**GOAL OF THE EXERCISE:**
In the piece about pitching Little League, what did the writer's father help set up as a pitching target?

**PAGE:**
┄┄┄┄┄┄
My right elbow and shoulder ache when it rains, and I blame it all on baseball. In the beginning of my abortive sports career, I pitched Little League in our small hometown. A local newspaper once wrote of me, “He can strike out any Little Leaguer in the country.” Hmmm. While it is true I had a lot of heat on my fast-ball, it is well to bear in mind that because ink sticks to paper does not confirm a statement as fact. This was not sworn testimony, and the author had papers to sell.
Here’s the thing. Although I could pitch a pretty impressive fast-ball, I really wanted to throw a curve-ball. Now, for those of you not old enough to remember, when the first fella claimed to have thrown a ball that changed directions – seemed to come right at you, then land in the strike zone – the claim was scoffed. There were cameras and commentators by the score watching to see if the pitched ball truly ‘curved.’ The trick of it, I read, was to grasp the seams of the ball, torque your fingers a certain way, and let fly.
Dad had helped me set up a combination of a burlap backing and an old automobile tire as a pitching target, and I spent hours in that barn trying to make the ball curve. Never could. One day, during a game, I was ahead of the batter. I had blown two fast-balls by him. Count 0-2. I decided to try my first public curve-ball. It bounced twice on the ground before it reached the catcher. But the batter, told to ‘swing at anything’, did just that, missed, and struck out. I smiled happily at Dad and twisted my wrist to communicate I had thrown a curve. Why he rolled his eyes was explained to me on the ride home rather more loudly than I felt the occasion deserved. This gist of it was that pitching a baseball is not the same as skipping stones on the creek. You win no prizes for the number of bounces.
┄┄┄┄┄┄
**RECORDS PROVIDED:**
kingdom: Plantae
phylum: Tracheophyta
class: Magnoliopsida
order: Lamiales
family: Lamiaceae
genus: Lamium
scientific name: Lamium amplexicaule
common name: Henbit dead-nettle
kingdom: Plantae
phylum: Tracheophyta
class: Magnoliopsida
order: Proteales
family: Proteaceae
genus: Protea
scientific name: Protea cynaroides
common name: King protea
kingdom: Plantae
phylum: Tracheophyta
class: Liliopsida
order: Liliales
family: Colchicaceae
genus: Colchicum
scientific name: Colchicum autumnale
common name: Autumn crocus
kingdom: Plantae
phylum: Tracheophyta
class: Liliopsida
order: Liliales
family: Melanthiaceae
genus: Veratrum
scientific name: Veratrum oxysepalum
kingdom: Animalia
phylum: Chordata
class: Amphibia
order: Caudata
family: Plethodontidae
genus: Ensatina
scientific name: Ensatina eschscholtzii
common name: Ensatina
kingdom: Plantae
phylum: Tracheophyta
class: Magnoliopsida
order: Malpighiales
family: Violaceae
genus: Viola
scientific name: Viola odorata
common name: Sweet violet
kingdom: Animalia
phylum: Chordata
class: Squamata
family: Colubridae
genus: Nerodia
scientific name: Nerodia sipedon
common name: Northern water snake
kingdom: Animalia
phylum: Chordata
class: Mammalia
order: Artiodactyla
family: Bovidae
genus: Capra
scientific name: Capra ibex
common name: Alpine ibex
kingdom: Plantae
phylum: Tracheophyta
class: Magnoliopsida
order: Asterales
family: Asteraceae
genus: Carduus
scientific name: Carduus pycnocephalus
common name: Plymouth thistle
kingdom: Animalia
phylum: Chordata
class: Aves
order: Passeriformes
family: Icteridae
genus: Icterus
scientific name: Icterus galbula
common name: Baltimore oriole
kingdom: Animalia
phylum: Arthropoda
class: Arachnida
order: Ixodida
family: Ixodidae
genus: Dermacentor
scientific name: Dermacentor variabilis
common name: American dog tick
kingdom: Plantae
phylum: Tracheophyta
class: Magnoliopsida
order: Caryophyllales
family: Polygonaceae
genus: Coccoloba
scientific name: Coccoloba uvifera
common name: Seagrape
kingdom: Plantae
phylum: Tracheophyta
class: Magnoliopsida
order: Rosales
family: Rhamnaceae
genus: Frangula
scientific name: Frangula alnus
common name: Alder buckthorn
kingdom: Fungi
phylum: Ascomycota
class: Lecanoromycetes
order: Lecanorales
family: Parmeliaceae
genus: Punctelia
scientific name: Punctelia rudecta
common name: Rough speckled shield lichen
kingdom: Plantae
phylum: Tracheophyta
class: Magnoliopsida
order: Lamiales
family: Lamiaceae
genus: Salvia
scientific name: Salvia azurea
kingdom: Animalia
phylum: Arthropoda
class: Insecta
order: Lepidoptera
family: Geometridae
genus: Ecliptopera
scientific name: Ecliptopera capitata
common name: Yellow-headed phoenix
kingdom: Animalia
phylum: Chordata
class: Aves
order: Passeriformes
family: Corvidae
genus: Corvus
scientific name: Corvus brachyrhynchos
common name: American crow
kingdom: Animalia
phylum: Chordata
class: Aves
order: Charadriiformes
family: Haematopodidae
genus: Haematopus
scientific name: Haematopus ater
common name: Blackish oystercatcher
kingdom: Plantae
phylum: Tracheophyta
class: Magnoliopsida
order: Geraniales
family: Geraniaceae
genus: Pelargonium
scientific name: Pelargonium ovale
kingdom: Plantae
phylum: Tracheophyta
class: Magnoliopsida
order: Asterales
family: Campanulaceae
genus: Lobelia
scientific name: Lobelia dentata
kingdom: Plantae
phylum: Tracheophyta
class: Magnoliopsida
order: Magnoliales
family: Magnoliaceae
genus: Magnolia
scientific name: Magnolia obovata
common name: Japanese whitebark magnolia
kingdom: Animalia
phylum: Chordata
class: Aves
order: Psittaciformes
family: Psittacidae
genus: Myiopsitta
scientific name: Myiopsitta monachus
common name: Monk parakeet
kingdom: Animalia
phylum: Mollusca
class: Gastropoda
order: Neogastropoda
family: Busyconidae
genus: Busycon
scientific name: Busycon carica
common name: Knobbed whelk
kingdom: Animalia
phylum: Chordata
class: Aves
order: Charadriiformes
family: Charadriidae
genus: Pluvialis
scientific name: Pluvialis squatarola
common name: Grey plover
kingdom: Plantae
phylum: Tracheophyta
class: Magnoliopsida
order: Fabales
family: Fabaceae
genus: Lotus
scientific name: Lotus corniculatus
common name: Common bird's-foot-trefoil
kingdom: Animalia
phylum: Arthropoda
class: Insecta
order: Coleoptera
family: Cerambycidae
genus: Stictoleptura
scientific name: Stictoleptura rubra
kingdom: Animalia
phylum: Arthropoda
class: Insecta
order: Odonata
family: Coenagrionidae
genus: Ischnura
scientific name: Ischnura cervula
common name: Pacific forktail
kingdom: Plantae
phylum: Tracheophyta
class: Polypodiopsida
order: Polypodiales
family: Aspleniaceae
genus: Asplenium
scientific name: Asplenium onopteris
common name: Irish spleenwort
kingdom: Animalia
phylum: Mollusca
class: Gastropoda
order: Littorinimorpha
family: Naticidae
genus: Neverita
┄┄┄┄┄┄
**TASK OUTPUT:**
A combination of a burlap backing and an old automobile tire.